New Brunswick veterinarians vote to ban cat declawing
New Brunswick Veterinary Medical Association voted to ban practice at special meeting Saturday
The New Brunswick Veterinary Medical Association has voted to ban cat declawing in the province.
The decision was made at a special meeting on Saturday.
The ban will go into effect on July 1, meaning the practice will no longer be available in Atlantic Canada.
Dr. Mary-Ellen Themens, the chair of the association's animal welfare committee, said the trend across the province has been to move away from declawing.
"It's not just cutting a claw, Themens said. "You are actually doing an amputation of the first digit."
Of the 212 veterinarians in the province, Themens said more than 35 attended the meeting. Many more sent proxy votes.
She said vets who focus on livestock, rather than companion animals, would have been less interested in the vote, accounting for the seemingly low turnout.
Themens said as more studies revealed that declawing wasn't as benign as previously thought, fewer vets in New Brunswick have offered the procedure.
"No veterinarian who did declaws actually believed at the time that they were doing anything — painful yes — but not necessarily cruel."
She said the decision wasn't one the association took lightly.
"It was seen that the procedure was just not in [alignment] with what we swore to uphold and, ethically, wasn't supportable."
Nova Scotia was the first province to ban the practice in 2017. Since then other Atlantic provinces, as well as British Columbia and Alberta have banned declawing.
The NBVMA's bylaw only prohibits the routine surgery of declawing. If a claw needs to be removed because of a medical necessity, like an infection, tumour or ingrown nail, it will be allowed.
New Brunswick also joins Newfoundland and Labradour as the second province to have a clause that allows for declawing in rare circumstances.
Themens said the request would have to go to a panel of veterinarians who would decide if an exemption would be made on a case-by-case basis. A request would require extensive documentation, she said.
Alternatives to declawing
Themens said there are many reasons declawing cats became the norm decades ago, including protecting furniture from damage and owners from getting scratched. Alternative solutions like regular trimming of nails, scratch posts and nail caps are not expensive.
"For every reason [to do it] you could counter it with a reason not to do it."
Dr. Hugh Chisholm, a retired veterinarian and Atlantic Canada director of the animal advocacy group Paw Project, agrees.
"If you absolutely can't have your sofa scratched by a cat then maybe you shouldn't have a cat," he said.
Chisholm said he was very excited to have the practice banned in all Atlantic provinces.
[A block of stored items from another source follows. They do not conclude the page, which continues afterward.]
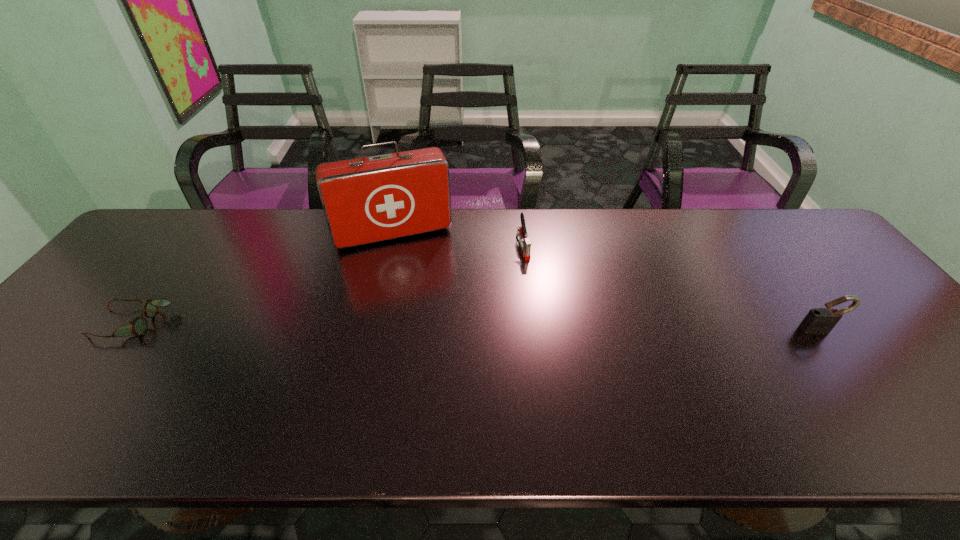
Find the location of a particular element. The width and height of the screenshot is (960, 540). blank area at the far edge is located at coordinates (697, 222).

You are a GUI agent. You are given a task and a screenshot of the screen. Output one action in this format:
    pyautogui.click(x=<x>, y=<y>)
    Task: Click on the blank space at the near edge of the desktop
    
    Given the screenshot: What is the action you would take?
    pyautogui.click(x=320, y=387)

At what (x,y) coordinates should I click in order to perform the action: click on free space at the left edge. Please return your answer as a coordinate pair (x, y). This screenshot has width=960, height=540. Looking at the image, I should click on (127, 258).

Identify the location of vacant space at the far left corner of the desktop. (160, 215).

Find the location of a particular element. This screenshot has width=960, height=540. free space at the far right corner of the desktop is located at coordinates [804, 241].

The width and height of the screenshot is (960, 540). In order to click on free space between the first-aid kit and the stapler in this screenshot , I will do `click(458, 240)`.

I want to click on free spot between the second object from left to right and the rightmost object, so click(x=607, y=282).

Where is `free area in between the padlock and the stapler`? This screenshot has height=540, width=960. free area in between the padlock and the stapler is located at coordinates (671, 288).

Find the location of a particular element. This screenshot has height=540, width=960. free area in between the spectacles and the second tallest object is located at coordinates (476, 327).

I want to click on vacant region between the first-aid kit and the stapler, so click(x=458, y=240).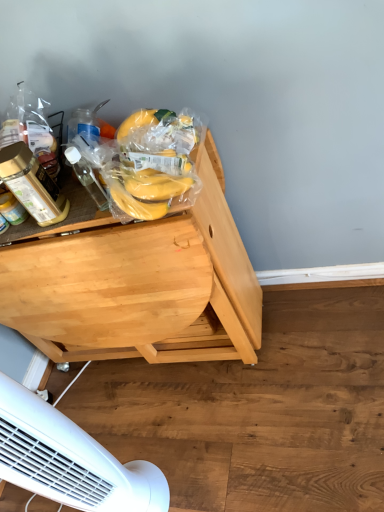
I want to click on unoccupied region to the right of translucent plastic bottle at left, which appears as the 1th bottle when viewed from the left, so pyautogui.click(x=86, y=202).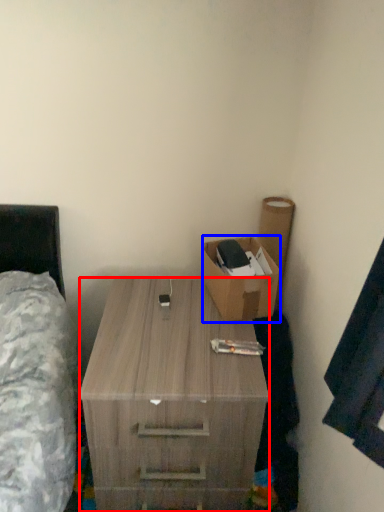
Question: Which point is closer to the camera, desk (highlighted by a red box) or box (highlighted by a blue box)?

Choices:
 (A) desk
 (B) box

Answer: (A)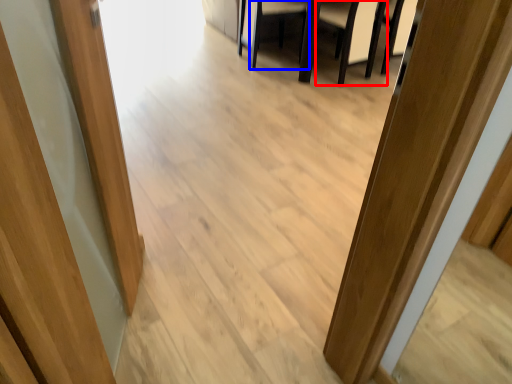
Question: Which object appears closest to the camera in this image, armchair (highlighted by a red box) or armchair (highlighted by a blue box)?

Choices:
 (A) armchair
 (B) armchair

Answer: (A)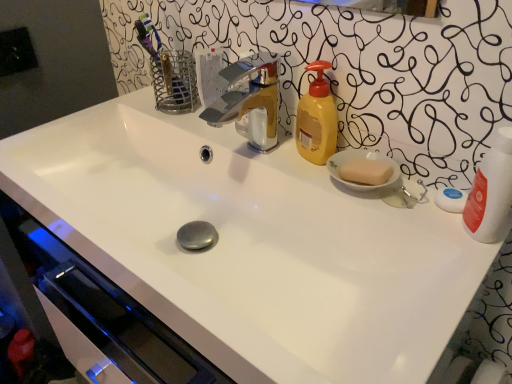
At what (x,y) coordinates should I click in order to perform the action: click on vacant region in front of yellow matte soap dispenser at upper right. Please return your answer as a coordinate pair (x, y). This screenshot has width=512, height=384. Looking at the image, I should click on (350, 194).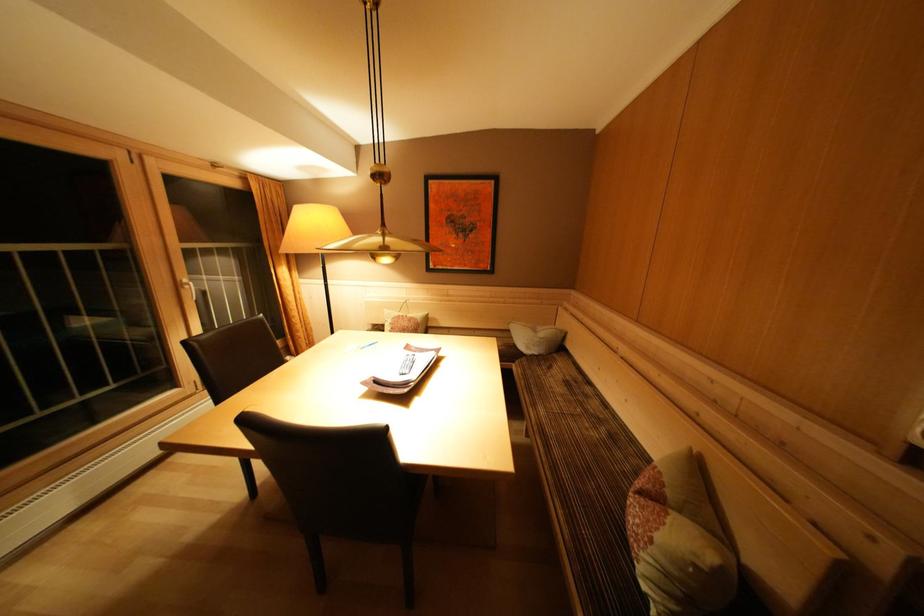
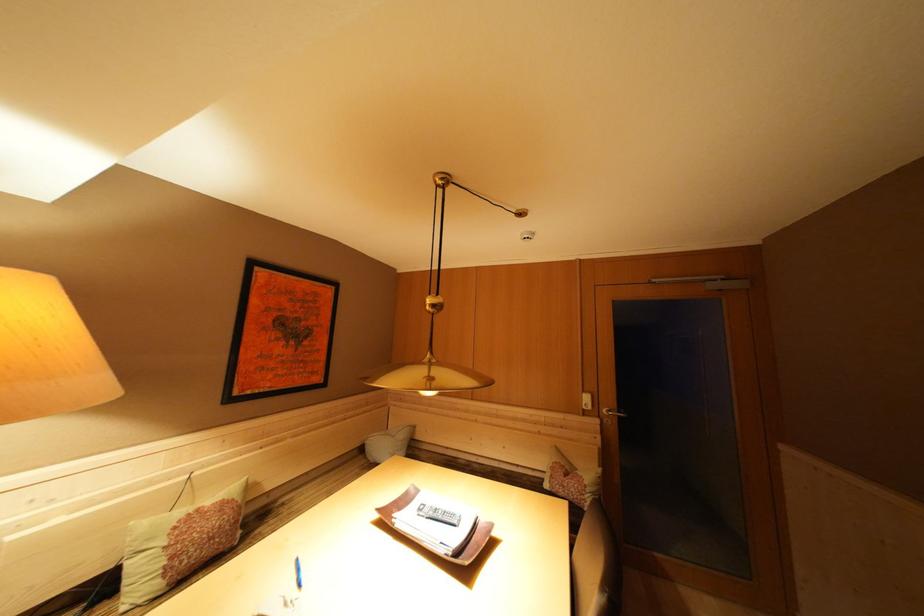
The point at (x=409, y=321) is marked in the first image. Where is the corresponding point in the second image?

(204, 515)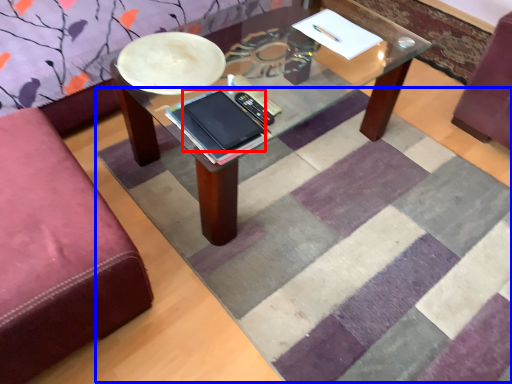
Question: Which point is closer to the camera, tablet computer (highlighted by a red box) or mat (highlighted by a blue box)?

Choices:
 (A) tablet computer
 (B) mat

Answer: (B)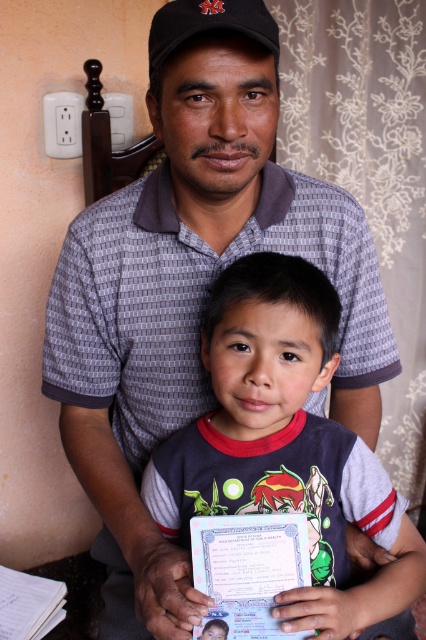
Between point (232, 404) and point (256, 0), which one is positioned in front?

Point (256, 0) is in front.

Which is more to the left, dark gray cotton shirt at center or black matte baseball cap at upper center?

From the viewer's perspective, black matte baseball cap at upper center appears more on the left side.

This screenshot has height=640, width=426. What do you see at coordinates (285, 445) in the screenshot? I see `dark gray cotton shirt at center` at bounding box center [285, 445].

Where is `dark gray cotton shirt at center`? dark gray cotton shirt at center is located at coordinates (285, 445).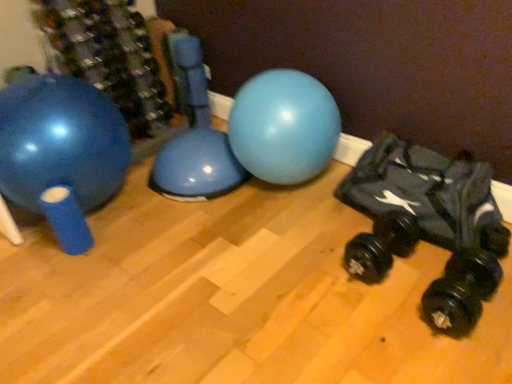
Question: From the image's perspective, is matte blue exercise ball at left located above or below black rubber dumbbell at lower right, the 1th dumbbell when ordered from right to left?

Choices:
 (A) below
 (B) above

Answer: (B)

Question: Is matte blue exercise ball at left spatially inside black rubber dumbbell at lower right, the 1th dumbbell when ordered from right to left, or outside of it?

Choices:
 (A) outside
 (B) inside

Answer: (A)

Question: Estimate the real-world distances between objects in this image. Which object is farther from the black rubber dumbbell at lower right, which is counted as the second dumbbell, starting from the left?

Choices:
 (A) black rubber dumbbell at lower right, arranged as the first dumbbell when viewed from the left
 (B) matte blue exercise ball at left

Answer: (B)

Question: Estimate the real-world distances between objects in this image. Which object is closer to the matte blue exercise ball at left?

Choices:
 (A) black rubber dumbbell at lower right, which is counted as the second dumbbell, starting from the left
 (B) black rubber dumbbell at lower right, acting as the second dumbbell starting from the right

Answer: (B)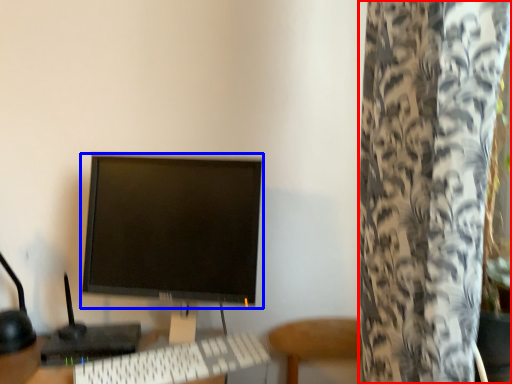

"I'm over the moon, I'm hugely excited for the cats of New Brunswick."
He said declawing is one of the more painful surgeries in veterinary medicine. It can lead to health and behavioural changes for the cat.
"Now sometimes people don't notice changes because cats are experts at hiding pain," he said.
"A cat might be curled up sleeping and people think that's a contented cat, whereas the cat is sleeping because that's the way it escapes the pain."
Chisholm also said arguments for declawing in the name of human health for owners with hemophilia or vulnerable immune systems are outdated.